Aux 2000 pirogues dans les starting-blocks il faut aussi ajouter près de 400 petits navires pontés (bateaux côtiers) qui, exceptionnellement, et pour éviter l’encombrement et les accidents dans de telles circonstances, sont dans la rade en attendant le départ. Les conditions de travail sur ces bateaux sont plus favorables et le rendement meilleur que sur les petites pirogues.
Au milieu de cette cacophonie l’œil alerte, le DG de l’EPBR, Mohamed Vall Ould Youssouf (Photo), est debout dans la foule scrutant le moindre fait. Son objectif est de rappeler, par sa présence physique sur le quai, l’intérêt que son établissement et à travers l’EPBR, l’Etat accorde à la bonne marche de la reprise de l’activité de pêche en général et présentement celle artisanale à la faveur de la fin de l’arrêt biologique. De par son statut, sa mission et son action, l’EPBR est de fait l’institution dorsale dans le secteur des pêches. Et pour cause, l’EPBR brasse 25000 tonnes de poulpe/an, 20000 tonnes de demersaux/an et 220.000 tonnes de pélagique/an (hors production pour farine de poisson).
Le DG veille personnellement au grain depuis le dernier état des lieux de la structure, mené en juin 2020. «On m’en veut parfois parce que je suis obligé, pour la bonne marche de l’institution, de marcher sur des œufs» confie amèrement Mohamed Vall Ould Youssouf. Pour renforcer son extension et moderniser encore l’EPBR, outre le soutien de l’Etat dans le cadre de l’appui institutionnel, les responsables continuent de miser et de nouer des partenariats et des programmes fructueux et diversifiés avec nombre d’institutions et organismes internationaux.
C’est quand les dernières pirogues s’apprêtent à partir donc que le DG de l’EPBR retourne dans ses bureaux. La capitainerie du port aurait fait du « bon boulot ». Aucun accident, ni heurt entre pirogues n’est à déplorer. Comme il était venu, le DG de l’EPBR se retire discrètement. Une journée de labeur est terminée. Un sentiment de satisfaction pour le travail acharné et les actions menées. Tout d’un coup la ruche cesse de bourdonner. Le brouhaha de l’activité dans la ruche portuaire cède le pas au calme.
Premiers débarquements
Et à propos de bonne marche, les échos provenant de l’océan sont plutôt favorables.

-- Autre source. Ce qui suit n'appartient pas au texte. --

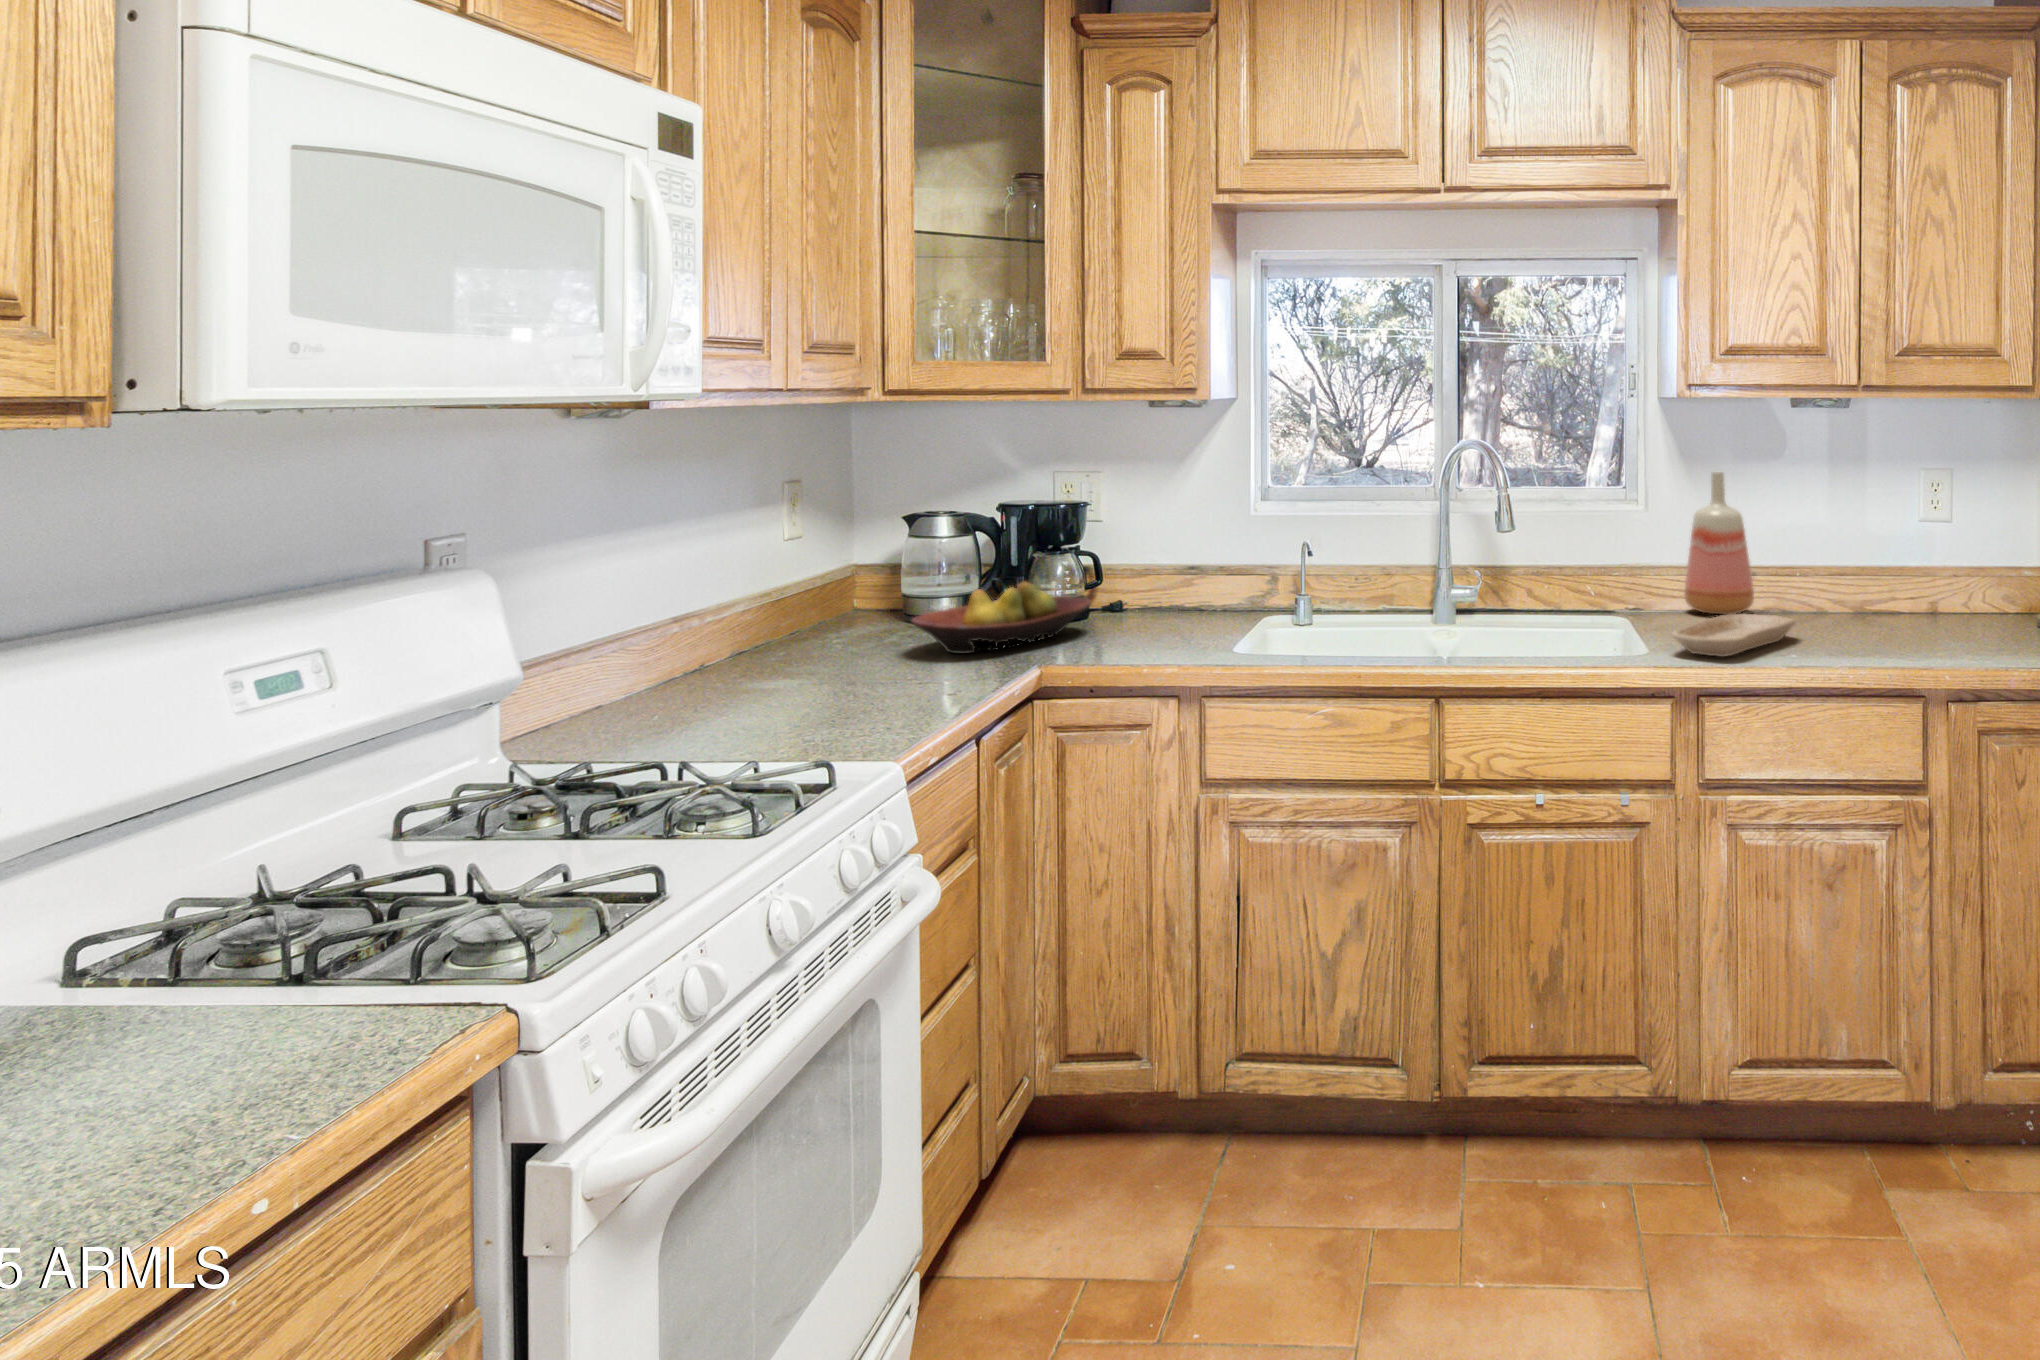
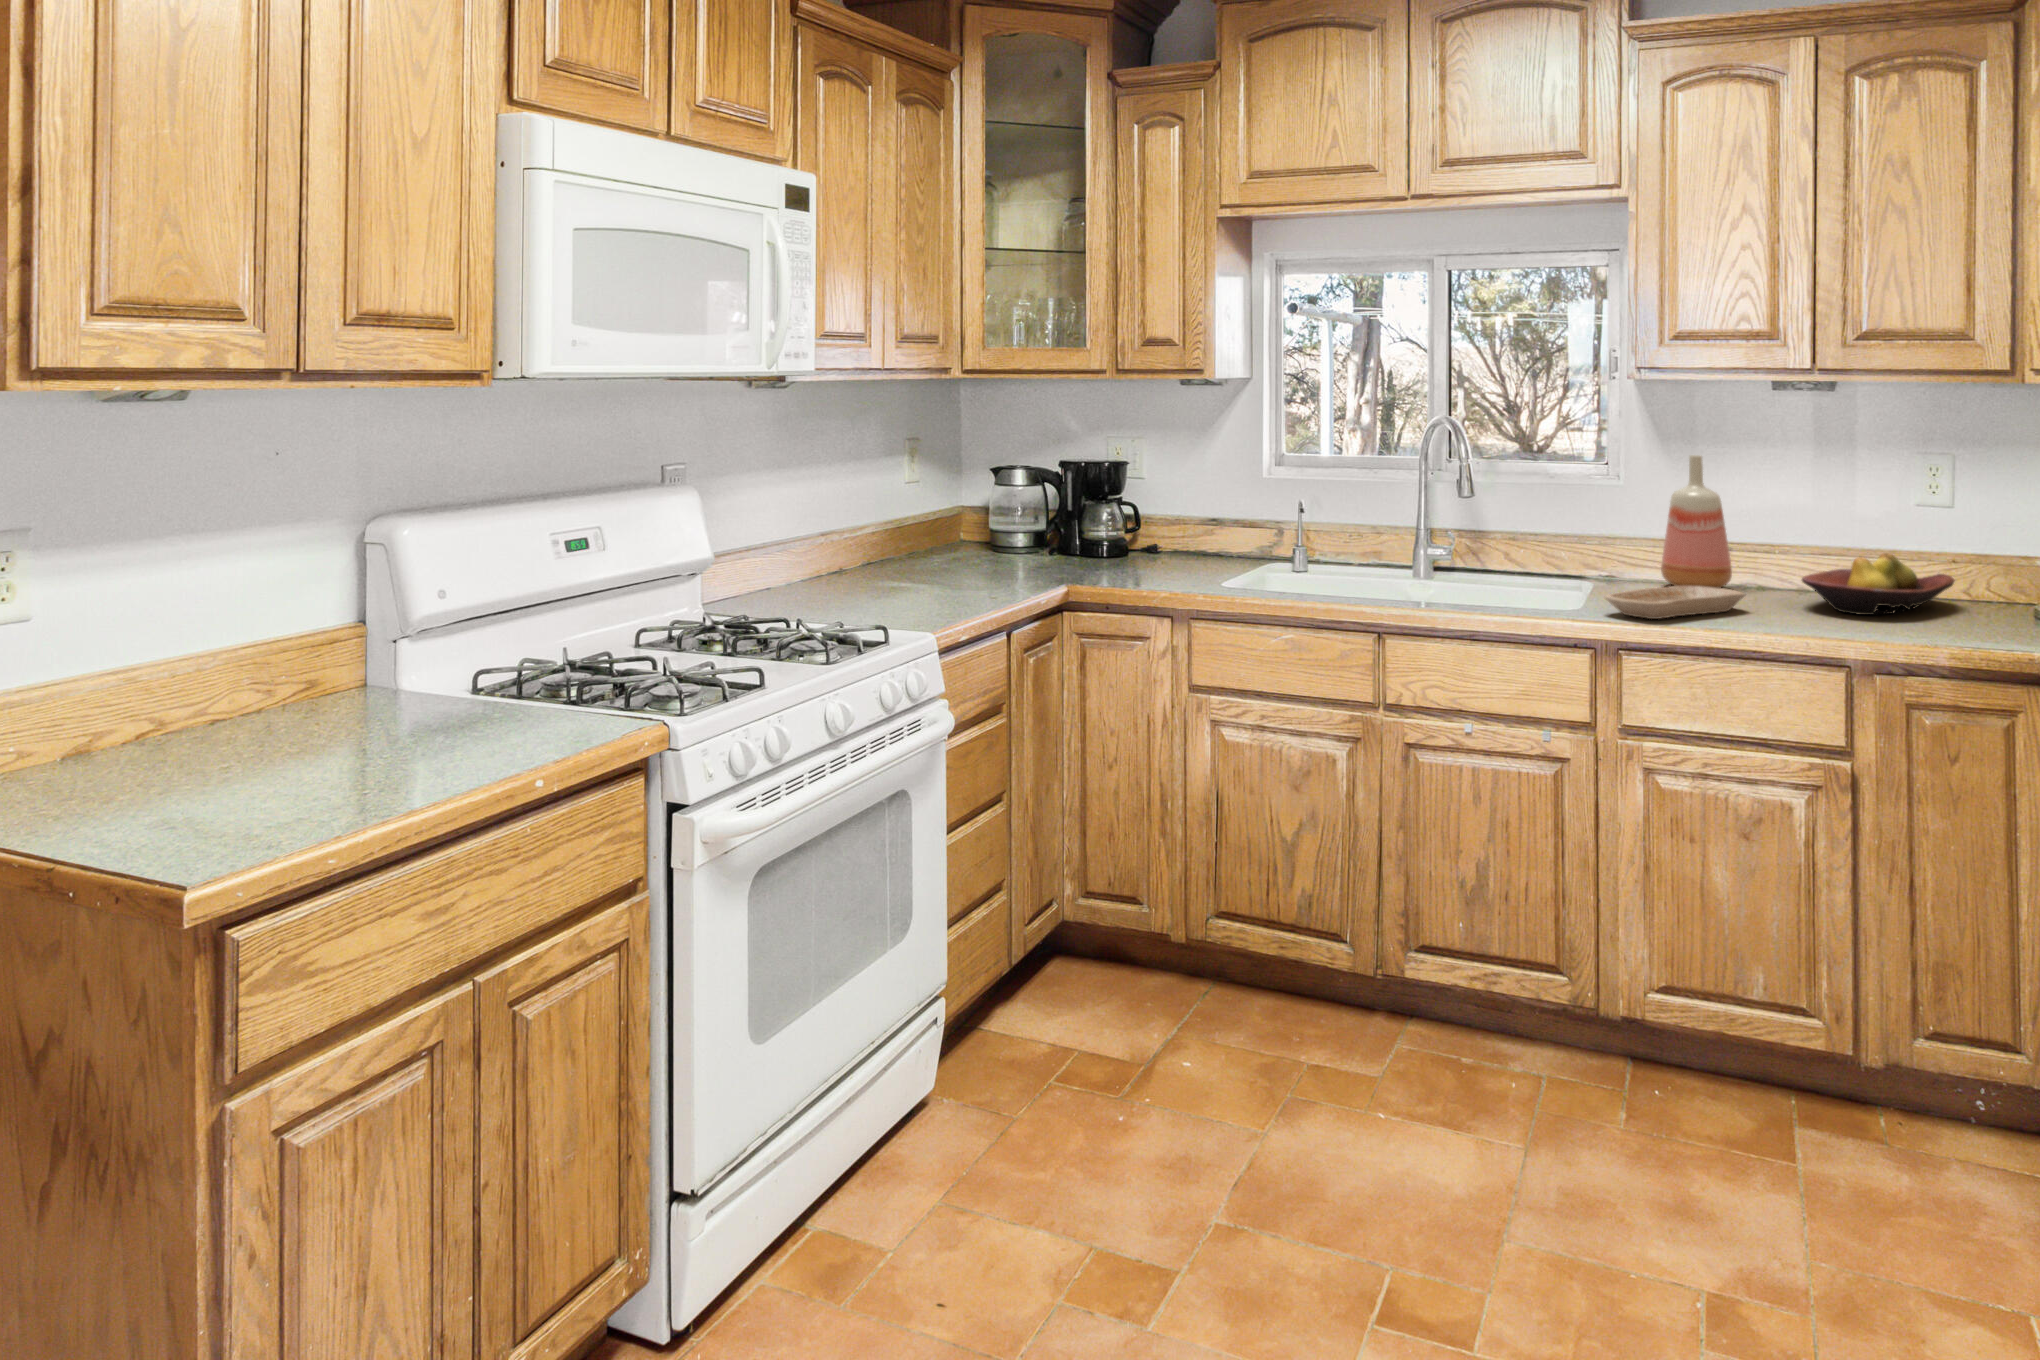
fruit bowl: present [911,582,1091,653] -> present [1802,553,1954,615]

Les premiers débarquements attestent que les artisans ont mis les bouchées doubles. Cent cinquante et une tonnes de poulpe c’est la production affichée par les pirogues artisanale le lendemain de la reprise des activités de pêche ; le 16 novembre. La halle bâtie de 300 m2 reprend son lustre d’avant arrêt biologique. La production de 24 à 36 heures est qualifiée par les acteurs d’encourageante. Elle est déjà meilleure avec cette reprise des activités que celle réalisée lors de l’avant-dernier arrêt biologique sur nos côtes. Mais à cette production des pirogues artisanales, les infos qui parviennent de la pêche des navires côtiers en haute mer sont également rassurantes. Les navires côtiers pêcheraient entre 300 à 400 kg de poulpe par jour. Une excellente production selon les acteurs si le rythme se maintient les 5 à 6 jours de marée. Les quantités alléchantes lors de ces premières sorties en mer vont, de l’avis des professionnels, ouvrir la porte à plus de pirogues, les prochains jours, dans cette ruée vers le poulpe. . Le potentiel exploitable de céphalopodes en Mauritanie est estimé à 42.700 tonnes/an, selon les analyses du groupe de travail de l’IMROP (2019). Un potentiel que se disputent les secteurs industriel et artisanal.